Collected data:
########

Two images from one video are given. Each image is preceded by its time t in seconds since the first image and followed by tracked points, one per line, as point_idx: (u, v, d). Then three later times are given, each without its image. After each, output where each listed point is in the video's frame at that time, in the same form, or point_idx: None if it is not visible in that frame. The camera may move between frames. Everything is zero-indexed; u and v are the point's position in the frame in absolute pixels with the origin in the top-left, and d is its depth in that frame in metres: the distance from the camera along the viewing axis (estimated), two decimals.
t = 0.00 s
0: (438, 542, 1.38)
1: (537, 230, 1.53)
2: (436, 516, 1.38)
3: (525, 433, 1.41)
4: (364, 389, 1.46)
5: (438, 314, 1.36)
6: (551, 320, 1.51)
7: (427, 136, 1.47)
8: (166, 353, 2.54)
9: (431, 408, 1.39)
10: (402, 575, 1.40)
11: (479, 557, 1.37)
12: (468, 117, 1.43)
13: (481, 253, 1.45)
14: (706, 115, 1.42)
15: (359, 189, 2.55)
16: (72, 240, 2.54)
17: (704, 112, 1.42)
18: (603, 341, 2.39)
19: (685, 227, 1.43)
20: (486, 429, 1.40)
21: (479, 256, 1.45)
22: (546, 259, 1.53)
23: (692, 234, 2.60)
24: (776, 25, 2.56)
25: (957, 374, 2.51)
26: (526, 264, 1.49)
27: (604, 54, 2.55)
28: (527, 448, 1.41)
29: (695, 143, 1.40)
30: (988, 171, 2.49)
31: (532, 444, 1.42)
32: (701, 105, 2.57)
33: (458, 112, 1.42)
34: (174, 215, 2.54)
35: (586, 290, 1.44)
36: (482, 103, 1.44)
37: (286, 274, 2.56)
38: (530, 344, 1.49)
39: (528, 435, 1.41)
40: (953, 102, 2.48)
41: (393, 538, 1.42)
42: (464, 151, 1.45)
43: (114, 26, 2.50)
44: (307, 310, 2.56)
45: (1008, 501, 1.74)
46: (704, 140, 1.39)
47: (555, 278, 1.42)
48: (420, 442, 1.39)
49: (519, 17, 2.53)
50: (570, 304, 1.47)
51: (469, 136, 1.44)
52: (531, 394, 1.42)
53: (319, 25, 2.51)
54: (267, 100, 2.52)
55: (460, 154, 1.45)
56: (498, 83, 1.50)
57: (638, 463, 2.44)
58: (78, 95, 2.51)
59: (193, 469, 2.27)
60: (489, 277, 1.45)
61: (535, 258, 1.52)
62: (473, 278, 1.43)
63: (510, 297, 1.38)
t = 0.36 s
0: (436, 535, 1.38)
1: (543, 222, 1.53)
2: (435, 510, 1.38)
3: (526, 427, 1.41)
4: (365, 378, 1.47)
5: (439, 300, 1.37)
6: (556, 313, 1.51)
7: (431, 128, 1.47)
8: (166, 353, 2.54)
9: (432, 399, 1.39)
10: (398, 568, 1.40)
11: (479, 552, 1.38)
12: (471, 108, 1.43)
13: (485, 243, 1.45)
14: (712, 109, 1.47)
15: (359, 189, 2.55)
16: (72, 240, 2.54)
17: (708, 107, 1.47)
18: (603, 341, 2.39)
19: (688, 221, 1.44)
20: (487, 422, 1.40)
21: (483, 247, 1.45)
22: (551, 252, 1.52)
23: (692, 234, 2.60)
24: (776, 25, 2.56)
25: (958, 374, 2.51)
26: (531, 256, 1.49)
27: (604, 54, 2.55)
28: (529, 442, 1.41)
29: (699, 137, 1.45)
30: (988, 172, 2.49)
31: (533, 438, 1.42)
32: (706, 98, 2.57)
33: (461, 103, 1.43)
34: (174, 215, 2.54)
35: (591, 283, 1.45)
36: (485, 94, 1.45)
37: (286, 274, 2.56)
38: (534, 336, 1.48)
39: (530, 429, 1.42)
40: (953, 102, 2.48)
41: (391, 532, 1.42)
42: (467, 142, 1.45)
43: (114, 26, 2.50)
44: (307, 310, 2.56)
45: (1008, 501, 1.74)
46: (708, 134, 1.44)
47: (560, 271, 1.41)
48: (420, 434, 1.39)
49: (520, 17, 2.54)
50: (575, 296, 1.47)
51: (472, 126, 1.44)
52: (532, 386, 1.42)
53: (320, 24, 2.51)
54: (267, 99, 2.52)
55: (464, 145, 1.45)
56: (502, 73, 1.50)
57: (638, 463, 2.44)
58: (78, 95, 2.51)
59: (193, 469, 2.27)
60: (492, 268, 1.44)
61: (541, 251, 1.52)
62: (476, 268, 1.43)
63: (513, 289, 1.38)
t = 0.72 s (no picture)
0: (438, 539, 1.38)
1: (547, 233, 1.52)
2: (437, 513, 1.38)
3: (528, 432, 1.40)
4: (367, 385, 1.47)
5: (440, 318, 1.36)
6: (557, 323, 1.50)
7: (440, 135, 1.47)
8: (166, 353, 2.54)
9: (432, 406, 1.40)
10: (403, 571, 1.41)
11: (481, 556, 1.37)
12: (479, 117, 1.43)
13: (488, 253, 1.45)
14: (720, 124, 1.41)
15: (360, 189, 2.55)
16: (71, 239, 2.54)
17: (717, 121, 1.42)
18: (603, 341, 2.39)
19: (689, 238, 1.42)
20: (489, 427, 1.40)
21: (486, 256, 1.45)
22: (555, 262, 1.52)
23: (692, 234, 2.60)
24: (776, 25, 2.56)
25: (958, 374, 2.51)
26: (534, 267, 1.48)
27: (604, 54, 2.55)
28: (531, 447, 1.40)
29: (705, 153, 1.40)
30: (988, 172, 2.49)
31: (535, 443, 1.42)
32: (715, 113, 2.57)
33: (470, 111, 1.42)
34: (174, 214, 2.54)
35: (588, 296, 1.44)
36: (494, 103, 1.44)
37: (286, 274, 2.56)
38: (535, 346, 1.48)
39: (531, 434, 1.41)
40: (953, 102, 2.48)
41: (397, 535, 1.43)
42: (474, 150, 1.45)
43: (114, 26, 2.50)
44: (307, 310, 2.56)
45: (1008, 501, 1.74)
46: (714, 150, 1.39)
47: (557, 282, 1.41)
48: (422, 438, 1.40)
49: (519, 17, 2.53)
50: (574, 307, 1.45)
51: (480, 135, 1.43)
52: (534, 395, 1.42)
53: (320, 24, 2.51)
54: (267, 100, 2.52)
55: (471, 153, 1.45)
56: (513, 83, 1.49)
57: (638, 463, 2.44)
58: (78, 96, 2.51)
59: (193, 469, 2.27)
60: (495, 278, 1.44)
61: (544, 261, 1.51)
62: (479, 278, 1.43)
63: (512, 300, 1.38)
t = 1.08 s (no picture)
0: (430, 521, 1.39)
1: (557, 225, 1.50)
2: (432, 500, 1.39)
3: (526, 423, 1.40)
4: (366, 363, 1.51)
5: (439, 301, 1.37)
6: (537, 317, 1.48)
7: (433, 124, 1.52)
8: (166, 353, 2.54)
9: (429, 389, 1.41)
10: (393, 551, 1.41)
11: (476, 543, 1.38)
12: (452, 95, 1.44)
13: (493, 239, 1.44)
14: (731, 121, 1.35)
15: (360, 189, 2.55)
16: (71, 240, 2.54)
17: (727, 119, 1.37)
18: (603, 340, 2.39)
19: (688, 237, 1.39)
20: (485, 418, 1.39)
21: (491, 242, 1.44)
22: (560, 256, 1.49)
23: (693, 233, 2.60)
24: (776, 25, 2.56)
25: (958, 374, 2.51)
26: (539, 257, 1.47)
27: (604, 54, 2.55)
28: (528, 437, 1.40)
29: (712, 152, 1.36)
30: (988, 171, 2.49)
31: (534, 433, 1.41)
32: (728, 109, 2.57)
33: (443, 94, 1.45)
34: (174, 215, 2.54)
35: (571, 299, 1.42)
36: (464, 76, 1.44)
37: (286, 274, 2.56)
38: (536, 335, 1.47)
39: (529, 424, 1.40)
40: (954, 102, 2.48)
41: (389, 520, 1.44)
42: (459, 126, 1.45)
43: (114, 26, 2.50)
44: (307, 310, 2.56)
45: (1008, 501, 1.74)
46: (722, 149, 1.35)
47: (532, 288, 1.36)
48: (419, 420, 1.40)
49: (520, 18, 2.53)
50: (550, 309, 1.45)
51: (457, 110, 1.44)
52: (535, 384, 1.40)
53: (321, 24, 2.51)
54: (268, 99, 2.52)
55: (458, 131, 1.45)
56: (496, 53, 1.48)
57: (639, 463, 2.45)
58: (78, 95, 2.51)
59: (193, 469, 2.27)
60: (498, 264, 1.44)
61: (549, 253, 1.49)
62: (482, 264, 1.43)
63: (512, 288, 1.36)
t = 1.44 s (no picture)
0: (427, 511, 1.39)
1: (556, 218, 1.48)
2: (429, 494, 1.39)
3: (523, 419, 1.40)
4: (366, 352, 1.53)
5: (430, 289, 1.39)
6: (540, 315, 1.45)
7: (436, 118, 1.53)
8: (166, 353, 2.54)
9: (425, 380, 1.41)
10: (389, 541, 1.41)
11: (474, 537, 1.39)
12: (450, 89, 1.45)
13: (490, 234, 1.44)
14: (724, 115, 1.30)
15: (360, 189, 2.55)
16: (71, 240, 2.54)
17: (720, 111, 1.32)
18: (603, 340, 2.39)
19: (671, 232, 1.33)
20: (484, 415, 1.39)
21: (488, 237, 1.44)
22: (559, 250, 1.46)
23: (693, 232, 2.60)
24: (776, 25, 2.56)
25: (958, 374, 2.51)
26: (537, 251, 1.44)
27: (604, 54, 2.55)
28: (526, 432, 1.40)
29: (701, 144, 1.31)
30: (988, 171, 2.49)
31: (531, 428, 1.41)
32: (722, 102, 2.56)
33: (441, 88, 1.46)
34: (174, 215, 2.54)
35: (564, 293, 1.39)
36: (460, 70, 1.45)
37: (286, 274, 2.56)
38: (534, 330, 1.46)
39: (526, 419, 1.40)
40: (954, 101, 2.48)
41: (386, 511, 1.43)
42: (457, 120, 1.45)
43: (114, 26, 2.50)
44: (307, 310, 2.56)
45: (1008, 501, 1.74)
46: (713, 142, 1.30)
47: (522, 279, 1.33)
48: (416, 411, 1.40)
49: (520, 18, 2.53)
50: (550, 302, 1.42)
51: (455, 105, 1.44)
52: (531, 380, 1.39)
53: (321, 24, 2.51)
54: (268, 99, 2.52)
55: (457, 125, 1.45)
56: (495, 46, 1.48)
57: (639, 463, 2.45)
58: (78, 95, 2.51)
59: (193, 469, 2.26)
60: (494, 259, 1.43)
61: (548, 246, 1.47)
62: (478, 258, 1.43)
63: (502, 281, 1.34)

########

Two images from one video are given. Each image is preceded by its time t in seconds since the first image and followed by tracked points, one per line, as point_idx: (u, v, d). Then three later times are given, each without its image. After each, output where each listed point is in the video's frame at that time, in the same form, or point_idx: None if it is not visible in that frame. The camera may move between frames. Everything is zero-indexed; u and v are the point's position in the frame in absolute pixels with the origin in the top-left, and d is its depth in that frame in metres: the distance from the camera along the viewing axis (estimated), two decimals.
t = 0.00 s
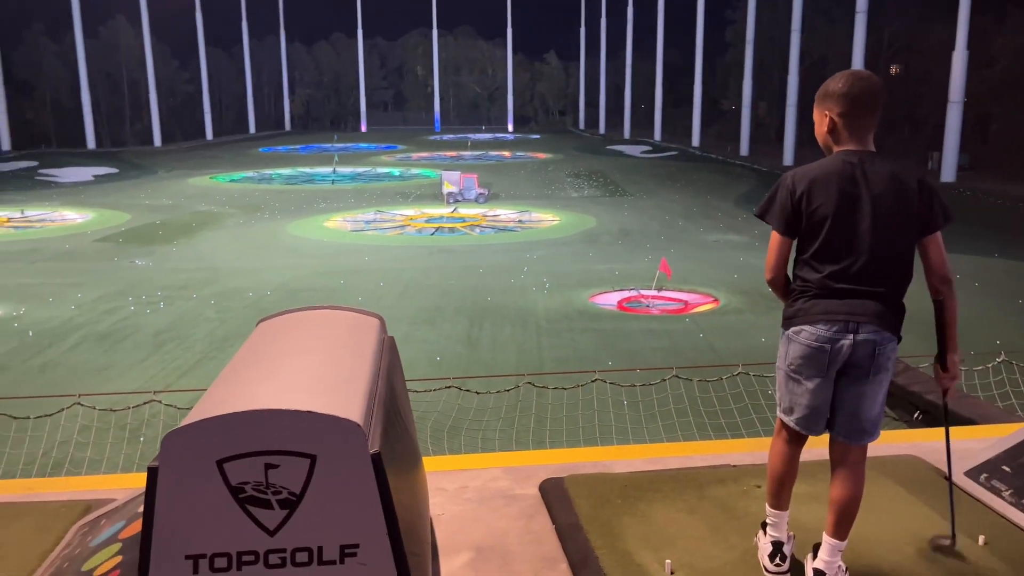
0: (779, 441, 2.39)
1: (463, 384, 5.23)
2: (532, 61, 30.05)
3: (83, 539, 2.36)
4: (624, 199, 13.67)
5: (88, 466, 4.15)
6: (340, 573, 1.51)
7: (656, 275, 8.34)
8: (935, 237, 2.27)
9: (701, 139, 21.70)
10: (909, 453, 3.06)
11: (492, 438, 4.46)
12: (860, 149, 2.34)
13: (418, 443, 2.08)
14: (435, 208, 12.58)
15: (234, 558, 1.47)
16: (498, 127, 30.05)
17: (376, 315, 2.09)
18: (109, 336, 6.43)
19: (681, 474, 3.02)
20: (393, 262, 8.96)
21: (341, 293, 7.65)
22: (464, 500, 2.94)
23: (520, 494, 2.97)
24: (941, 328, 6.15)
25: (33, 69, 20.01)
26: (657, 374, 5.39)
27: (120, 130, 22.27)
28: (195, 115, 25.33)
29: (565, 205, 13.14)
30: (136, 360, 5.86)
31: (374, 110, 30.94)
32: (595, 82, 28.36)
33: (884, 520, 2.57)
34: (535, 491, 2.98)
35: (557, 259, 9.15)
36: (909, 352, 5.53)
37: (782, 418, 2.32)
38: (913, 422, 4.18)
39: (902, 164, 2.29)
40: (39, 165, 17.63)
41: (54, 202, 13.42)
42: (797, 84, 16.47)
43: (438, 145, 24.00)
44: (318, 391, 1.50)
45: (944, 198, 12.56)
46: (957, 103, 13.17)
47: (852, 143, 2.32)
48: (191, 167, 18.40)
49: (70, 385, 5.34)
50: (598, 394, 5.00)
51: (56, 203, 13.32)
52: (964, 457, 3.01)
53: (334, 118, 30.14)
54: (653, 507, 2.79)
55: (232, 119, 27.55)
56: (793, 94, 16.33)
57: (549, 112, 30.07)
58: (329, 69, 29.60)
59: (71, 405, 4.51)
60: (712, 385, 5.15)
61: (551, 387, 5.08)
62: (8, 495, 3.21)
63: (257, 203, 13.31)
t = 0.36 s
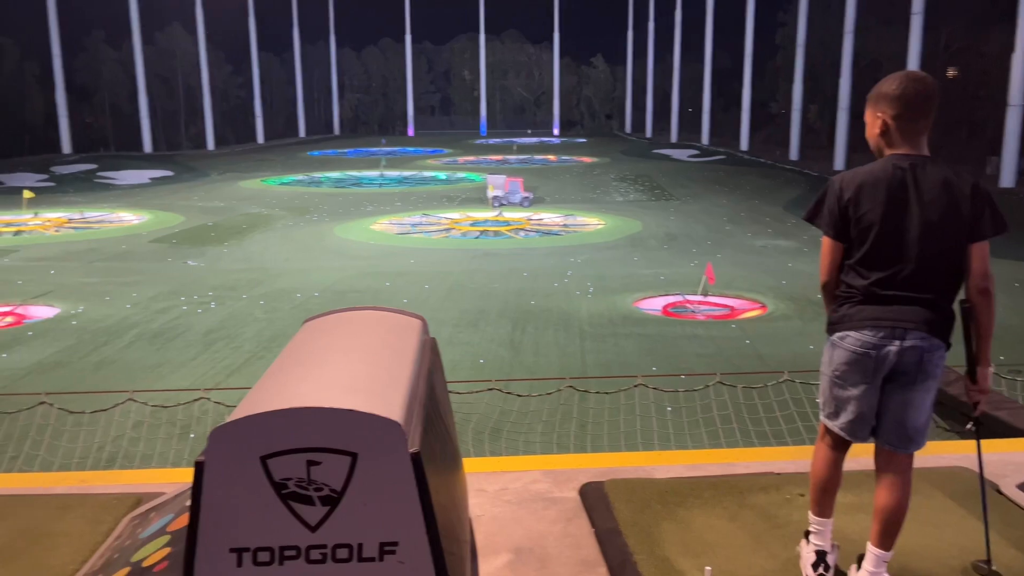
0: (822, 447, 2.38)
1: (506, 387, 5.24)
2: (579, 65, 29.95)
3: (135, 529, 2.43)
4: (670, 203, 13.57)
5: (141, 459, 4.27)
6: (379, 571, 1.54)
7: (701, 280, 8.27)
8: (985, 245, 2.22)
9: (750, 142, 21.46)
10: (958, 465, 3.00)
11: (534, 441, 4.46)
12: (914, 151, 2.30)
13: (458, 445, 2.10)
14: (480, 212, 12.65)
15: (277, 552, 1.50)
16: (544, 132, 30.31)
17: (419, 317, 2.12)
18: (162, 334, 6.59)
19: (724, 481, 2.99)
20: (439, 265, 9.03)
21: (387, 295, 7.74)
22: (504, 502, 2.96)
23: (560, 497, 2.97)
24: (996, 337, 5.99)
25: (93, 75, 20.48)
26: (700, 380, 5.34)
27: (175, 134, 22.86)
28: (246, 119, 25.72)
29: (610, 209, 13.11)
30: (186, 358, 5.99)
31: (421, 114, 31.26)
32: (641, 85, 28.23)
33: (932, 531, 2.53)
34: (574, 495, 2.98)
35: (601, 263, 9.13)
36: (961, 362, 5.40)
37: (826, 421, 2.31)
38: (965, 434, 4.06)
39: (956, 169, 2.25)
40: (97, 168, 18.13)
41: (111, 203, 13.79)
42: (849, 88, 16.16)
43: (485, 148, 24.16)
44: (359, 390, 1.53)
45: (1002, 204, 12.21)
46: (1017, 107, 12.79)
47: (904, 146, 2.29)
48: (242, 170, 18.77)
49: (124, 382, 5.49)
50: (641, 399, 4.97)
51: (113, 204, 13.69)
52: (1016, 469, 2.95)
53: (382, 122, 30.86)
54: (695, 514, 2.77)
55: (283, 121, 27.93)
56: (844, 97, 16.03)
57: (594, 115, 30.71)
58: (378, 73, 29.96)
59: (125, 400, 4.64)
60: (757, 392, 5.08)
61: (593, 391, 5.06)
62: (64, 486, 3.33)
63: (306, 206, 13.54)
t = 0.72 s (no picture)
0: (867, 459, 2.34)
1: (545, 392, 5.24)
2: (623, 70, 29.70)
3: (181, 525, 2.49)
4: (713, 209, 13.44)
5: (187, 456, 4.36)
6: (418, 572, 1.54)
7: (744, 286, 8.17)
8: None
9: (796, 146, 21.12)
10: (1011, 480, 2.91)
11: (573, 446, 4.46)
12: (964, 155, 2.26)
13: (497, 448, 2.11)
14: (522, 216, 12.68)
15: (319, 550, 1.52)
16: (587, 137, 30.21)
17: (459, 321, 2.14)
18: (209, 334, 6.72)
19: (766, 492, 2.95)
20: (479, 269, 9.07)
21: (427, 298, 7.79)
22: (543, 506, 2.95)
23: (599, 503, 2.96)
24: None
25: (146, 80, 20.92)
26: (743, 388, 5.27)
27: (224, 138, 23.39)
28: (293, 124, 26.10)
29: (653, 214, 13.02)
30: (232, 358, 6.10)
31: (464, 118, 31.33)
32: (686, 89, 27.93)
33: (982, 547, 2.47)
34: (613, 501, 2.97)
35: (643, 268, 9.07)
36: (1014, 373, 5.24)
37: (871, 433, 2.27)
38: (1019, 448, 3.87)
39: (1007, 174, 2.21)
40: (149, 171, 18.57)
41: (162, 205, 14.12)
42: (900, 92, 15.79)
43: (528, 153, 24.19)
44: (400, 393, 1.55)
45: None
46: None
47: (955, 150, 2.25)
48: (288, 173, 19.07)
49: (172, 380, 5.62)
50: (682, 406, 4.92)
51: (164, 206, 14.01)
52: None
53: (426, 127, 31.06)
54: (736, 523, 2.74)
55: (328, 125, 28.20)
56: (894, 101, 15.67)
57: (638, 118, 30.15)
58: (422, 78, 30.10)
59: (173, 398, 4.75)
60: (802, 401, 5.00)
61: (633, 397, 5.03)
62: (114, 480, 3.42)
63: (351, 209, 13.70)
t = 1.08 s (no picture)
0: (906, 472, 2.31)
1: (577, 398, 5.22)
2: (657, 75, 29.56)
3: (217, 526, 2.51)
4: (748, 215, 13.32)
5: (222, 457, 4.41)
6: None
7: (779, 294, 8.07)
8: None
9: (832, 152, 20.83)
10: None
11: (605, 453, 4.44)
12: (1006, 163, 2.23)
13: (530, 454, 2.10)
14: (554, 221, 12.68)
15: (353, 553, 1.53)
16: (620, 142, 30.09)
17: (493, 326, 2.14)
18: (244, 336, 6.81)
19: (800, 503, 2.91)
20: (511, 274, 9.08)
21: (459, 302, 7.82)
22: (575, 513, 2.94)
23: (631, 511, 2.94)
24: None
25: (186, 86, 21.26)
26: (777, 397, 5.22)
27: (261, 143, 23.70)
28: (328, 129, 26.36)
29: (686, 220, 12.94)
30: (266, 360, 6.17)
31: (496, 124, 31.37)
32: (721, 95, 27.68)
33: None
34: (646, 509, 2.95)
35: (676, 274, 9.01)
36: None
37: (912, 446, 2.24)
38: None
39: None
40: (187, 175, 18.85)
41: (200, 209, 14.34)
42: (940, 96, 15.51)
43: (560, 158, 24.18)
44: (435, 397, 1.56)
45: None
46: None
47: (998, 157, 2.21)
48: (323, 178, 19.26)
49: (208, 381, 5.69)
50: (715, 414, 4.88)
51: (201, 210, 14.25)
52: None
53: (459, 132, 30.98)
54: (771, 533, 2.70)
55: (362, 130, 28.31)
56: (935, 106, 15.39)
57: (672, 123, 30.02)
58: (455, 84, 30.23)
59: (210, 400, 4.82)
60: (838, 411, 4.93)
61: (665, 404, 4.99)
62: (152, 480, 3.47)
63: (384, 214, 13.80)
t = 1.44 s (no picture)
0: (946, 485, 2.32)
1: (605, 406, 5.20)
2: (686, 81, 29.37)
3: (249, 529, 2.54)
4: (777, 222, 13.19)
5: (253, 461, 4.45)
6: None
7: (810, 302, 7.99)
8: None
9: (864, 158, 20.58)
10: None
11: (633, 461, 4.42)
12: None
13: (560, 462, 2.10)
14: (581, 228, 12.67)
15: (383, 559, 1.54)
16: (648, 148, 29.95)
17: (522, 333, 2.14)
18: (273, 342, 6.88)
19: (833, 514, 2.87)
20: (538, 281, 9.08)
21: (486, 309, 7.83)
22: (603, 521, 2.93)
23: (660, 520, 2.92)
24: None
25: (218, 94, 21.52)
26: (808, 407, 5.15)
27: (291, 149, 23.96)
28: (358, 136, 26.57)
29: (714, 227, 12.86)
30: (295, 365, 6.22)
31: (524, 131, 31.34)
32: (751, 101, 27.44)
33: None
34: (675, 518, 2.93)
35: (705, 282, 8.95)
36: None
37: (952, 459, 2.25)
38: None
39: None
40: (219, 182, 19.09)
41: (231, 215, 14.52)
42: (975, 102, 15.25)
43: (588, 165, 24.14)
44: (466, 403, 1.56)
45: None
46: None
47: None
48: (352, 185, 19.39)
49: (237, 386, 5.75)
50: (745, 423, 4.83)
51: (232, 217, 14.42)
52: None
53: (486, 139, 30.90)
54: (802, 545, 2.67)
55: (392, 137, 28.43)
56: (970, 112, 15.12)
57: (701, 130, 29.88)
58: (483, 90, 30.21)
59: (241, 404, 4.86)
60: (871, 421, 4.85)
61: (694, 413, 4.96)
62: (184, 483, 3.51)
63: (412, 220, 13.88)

########

» **Exercise requirements**:
Only one stretch of the entries above is wanted: the lines from the one containing "0: (822, 447, 2.38)" through the one containing "15: (277, 552, 1.50)". Please reproduce it exactly.

» **Solved problem**:
0: (822, 447, 2.38)
1: (506, 387, 5.24)
2: (579, 65, 29.95)
3: (135, 529, 2.43)
4: (670, 203, 13.57)
5: (141, 459, 4.27)
6: (379, 571, 1.54)
7: (701, 280, 8.27)
8: (985, 245, 2.22)
9: (750, 142, 21.46)
10: (958, 465, 3.00)
11: (534, 441, 4.46)
12: (914, 151, 2.30)
13: (458, 445, 2.10)
14: (480, 212, 12.65)
15: (277, 552, 1.50)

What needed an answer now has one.